The comments below the article and elsewhere on the web (here in French, there in English for instance) are much more interesting than the post in itself, whose main interest is to warn about the drifting of overconfidence in data analysis. The discussions on the problem of inductivism, the true meaning of correlation, the context and applications of models etc. are pretty interesting, especially when they resurrect the Friedman idea that prediction is what matters or display overtones of the Koopmans-Vining debate.
Chris Anderson was trained in Physics, his biography says. I wonder whether such article could have been written by an economist. If only because the economist’s approach to data.
“Sixty years ago, digital computers made information readable. Twenty years ago, the Internet made it reachable. Ten years ago, the first search engine crawlers made it a single database. Now Google and like-minded companies are sifting through the most measured age in history, treating this massive corpus as a laboratory of the human condition. They are the children of the Petabyte Age,”
Anderson begins with.

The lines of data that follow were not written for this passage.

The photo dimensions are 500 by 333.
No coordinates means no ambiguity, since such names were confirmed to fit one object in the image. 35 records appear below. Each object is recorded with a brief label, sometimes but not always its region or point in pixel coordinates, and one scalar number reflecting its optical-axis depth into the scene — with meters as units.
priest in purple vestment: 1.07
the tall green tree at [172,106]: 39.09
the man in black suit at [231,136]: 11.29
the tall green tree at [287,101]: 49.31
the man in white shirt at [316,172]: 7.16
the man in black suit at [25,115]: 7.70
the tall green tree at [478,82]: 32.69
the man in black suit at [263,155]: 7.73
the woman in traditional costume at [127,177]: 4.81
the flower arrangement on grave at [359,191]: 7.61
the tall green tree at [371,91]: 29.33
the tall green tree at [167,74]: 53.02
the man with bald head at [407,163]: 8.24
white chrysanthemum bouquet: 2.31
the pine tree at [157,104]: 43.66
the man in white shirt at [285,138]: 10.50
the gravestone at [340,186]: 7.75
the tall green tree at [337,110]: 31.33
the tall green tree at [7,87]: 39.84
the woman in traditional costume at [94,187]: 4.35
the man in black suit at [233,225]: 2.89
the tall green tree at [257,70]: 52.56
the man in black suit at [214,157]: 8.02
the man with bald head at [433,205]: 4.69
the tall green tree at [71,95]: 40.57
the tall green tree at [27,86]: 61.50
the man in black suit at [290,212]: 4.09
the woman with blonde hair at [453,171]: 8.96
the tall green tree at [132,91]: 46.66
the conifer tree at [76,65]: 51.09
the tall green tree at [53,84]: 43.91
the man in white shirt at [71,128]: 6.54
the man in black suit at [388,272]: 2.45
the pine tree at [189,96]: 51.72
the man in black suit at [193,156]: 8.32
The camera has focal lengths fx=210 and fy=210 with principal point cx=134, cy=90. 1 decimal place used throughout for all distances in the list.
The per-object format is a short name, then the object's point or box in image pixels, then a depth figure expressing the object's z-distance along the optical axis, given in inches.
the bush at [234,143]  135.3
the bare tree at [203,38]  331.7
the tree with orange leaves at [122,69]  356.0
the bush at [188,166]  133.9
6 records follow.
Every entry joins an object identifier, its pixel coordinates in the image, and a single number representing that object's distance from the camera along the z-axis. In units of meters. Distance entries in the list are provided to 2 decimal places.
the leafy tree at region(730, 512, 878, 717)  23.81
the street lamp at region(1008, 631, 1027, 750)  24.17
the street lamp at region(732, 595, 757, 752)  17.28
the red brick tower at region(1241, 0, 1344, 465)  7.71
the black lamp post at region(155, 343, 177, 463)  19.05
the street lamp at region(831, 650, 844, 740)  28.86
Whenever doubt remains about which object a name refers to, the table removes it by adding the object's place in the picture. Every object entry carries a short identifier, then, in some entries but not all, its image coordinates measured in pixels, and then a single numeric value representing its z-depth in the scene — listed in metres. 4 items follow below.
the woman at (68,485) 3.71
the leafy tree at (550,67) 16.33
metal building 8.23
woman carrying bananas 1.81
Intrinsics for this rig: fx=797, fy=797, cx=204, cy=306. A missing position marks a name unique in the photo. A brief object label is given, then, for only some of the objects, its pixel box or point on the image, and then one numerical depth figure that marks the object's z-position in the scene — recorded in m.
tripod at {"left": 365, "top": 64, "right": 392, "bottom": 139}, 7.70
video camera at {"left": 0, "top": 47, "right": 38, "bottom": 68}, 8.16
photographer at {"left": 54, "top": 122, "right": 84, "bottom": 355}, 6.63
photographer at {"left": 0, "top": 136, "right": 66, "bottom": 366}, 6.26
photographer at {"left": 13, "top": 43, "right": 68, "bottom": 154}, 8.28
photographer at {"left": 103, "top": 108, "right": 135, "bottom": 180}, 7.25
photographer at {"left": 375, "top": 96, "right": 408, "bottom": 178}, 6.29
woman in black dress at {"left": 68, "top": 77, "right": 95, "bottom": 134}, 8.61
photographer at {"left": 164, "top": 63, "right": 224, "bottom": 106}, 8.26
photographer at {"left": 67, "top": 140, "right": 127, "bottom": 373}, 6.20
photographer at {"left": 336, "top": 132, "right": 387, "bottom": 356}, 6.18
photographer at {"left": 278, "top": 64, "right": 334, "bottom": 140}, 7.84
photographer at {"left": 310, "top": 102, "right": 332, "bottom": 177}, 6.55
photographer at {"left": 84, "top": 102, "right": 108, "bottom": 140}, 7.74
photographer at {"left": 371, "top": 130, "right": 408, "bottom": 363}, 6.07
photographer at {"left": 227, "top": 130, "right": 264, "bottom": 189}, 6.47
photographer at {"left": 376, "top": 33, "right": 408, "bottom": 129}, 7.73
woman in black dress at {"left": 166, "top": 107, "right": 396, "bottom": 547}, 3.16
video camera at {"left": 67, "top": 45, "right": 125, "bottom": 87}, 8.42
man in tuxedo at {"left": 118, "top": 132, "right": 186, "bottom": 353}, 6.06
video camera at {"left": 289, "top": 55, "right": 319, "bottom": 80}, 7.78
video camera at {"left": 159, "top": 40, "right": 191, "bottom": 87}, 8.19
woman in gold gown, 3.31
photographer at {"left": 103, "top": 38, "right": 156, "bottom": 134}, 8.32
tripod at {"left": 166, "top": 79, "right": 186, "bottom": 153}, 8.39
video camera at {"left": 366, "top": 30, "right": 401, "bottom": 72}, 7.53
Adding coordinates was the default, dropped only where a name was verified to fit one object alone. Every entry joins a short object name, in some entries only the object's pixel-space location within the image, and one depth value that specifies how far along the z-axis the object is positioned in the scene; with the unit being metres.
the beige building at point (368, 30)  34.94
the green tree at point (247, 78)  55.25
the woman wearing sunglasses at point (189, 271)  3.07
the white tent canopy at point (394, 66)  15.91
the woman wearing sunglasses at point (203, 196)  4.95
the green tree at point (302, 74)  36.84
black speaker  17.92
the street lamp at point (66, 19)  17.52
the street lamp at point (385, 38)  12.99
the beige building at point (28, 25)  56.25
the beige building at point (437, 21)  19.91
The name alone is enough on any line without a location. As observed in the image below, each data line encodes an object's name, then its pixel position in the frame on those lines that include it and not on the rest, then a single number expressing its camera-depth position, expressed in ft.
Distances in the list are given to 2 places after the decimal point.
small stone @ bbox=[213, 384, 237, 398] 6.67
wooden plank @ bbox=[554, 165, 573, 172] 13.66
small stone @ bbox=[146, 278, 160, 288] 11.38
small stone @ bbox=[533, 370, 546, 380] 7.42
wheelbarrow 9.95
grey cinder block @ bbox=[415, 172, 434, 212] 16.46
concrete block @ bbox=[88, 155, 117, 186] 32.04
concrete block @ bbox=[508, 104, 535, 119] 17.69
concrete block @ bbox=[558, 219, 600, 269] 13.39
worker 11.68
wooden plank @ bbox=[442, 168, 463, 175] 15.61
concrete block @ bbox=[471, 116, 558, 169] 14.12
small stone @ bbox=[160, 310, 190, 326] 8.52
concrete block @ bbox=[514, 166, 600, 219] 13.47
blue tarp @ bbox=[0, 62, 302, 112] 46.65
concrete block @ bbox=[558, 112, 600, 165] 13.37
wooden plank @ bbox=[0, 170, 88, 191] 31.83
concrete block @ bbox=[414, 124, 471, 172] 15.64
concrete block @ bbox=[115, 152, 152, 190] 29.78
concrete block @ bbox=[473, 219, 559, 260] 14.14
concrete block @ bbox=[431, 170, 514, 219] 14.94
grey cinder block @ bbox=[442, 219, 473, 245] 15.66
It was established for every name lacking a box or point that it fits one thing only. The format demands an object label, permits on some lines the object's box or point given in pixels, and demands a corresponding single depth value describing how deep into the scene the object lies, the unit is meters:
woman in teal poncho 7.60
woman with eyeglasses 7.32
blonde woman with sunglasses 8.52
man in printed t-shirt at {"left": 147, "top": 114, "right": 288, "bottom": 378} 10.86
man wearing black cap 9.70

But it seems to me that economists are not even done with the first step, “ma[ke] information readable.” The history of econometrics can be read as a long and difficult quest to cope with missing data, outliers, spurious correlation, endogeneity etc. And the today economic articles I most admire are those where shrewd proxies for missing data sets are designed, such as the –controversial- use of streams as a proxy for the number of school districts to test the benefits of public school choices, or the use of nineteenth century Prussian census data to test the Weberian relation between Protestantism and prosperity (thanks Mathieu).